(Saved entries)
┌────────
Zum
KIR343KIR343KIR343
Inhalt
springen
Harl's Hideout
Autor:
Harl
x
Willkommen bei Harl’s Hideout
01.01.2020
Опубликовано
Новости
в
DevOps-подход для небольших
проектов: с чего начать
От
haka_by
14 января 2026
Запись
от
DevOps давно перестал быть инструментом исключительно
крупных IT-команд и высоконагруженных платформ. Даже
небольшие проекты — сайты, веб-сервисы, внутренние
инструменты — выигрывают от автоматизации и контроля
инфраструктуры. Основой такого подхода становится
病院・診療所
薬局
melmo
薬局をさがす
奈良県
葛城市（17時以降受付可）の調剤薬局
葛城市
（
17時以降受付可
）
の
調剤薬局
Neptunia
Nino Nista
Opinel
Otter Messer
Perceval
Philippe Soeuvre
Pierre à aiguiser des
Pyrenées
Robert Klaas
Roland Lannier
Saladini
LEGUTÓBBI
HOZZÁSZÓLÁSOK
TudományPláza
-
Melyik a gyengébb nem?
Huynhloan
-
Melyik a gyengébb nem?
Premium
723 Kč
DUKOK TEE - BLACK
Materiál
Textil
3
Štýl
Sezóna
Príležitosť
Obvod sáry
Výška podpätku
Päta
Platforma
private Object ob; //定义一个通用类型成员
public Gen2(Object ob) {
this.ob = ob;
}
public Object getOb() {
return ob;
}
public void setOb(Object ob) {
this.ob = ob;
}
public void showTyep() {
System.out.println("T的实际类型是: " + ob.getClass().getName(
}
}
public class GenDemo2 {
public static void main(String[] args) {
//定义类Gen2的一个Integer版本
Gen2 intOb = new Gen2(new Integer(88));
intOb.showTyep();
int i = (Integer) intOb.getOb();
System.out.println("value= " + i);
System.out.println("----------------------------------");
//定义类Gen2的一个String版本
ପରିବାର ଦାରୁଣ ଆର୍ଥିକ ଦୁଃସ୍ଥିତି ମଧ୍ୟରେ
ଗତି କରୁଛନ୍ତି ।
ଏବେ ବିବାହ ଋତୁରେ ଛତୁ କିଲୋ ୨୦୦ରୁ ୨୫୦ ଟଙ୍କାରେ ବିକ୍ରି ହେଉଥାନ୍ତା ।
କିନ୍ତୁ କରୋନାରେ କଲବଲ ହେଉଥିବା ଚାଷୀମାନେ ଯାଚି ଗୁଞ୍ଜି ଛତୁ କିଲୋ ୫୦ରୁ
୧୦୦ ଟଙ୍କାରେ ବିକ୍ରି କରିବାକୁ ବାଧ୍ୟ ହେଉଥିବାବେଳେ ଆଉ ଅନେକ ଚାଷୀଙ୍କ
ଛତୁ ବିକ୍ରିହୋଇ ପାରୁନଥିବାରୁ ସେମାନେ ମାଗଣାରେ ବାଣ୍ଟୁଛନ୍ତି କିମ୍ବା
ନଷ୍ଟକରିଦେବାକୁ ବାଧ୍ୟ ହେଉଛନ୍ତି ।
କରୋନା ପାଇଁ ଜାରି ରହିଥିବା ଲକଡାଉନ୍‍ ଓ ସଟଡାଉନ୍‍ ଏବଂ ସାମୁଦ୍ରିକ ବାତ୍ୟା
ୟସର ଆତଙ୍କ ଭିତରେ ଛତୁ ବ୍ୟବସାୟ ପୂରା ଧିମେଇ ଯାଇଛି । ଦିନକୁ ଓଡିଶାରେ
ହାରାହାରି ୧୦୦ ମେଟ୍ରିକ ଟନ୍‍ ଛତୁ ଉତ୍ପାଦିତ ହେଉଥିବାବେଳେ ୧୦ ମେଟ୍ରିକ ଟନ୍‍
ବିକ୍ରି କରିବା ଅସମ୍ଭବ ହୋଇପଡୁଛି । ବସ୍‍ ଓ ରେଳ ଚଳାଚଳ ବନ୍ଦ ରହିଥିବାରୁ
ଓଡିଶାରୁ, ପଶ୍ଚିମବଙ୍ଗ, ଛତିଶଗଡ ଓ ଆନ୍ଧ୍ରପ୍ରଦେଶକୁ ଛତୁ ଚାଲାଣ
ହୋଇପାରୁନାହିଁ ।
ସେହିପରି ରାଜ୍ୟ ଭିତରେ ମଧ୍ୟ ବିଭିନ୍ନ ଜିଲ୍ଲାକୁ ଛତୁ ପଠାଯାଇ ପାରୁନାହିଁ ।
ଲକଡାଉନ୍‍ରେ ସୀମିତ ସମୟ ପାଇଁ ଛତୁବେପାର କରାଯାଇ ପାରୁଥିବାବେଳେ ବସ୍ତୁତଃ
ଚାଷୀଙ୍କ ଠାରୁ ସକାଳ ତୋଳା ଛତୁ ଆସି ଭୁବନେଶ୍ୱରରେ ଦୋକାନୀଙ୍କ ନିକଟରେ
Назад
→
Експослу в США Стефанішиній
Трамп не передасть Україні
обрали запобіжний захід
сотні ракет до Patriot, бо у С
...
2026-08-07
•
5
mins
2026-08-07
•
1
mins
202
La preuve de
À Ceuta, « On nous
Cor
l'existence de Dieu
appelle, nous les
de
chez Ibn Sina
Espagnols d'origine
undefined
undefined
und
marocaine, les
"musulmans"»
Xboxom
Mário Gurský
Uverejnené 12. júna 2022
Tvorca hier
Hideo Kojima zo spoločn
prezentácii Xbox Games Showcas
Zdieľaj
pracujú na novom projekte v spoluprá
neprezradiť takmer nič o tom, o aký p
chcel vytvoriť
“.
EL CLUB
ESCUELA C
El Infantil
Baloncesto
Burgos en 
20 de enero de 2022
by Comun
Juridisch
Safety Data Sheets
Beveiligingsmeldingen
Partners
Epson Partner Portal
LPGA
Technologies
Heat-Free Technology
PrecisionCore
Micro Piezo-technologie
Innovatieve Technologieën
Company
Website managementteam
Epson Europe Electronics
└────────
> Required action
Please give every line from the start of the rows through the line containing "крупных IT-команд и", inclusive, as a Markdown table with the columns No. and Text, numbering each line and leaving out blank ones.

> Answer to this problem
| No. | Text |
|---|---|
| 1 | Zum |
| 2 | KIR343KIR343KIR343 |
| 3 | Inhalt |
| 4 | springen |
| 5 | Harl's Hideout |
| 6 | Autor: |
| 7 | Harl |
| 8 | x |
| 9 | Willkommen bei Harl’s Hideout |
| 10 | 01.01.2020 |
| 11 | Опубликовано |
| 12 | Новости |
| 13 | в |
| 14 | DevOps-подход для небольших |
| 15 | проектов: с чего начать |
| 16 | От |
| 17 | haka_by |
| 18 | 14 января 2026 |
| 19 | Запись |
| 20 | от |
| 21 | DevOps давно перестал быть инструментом исключительно |
| 22 | крупных IT-команд и высоконагруженных платформ. Даже |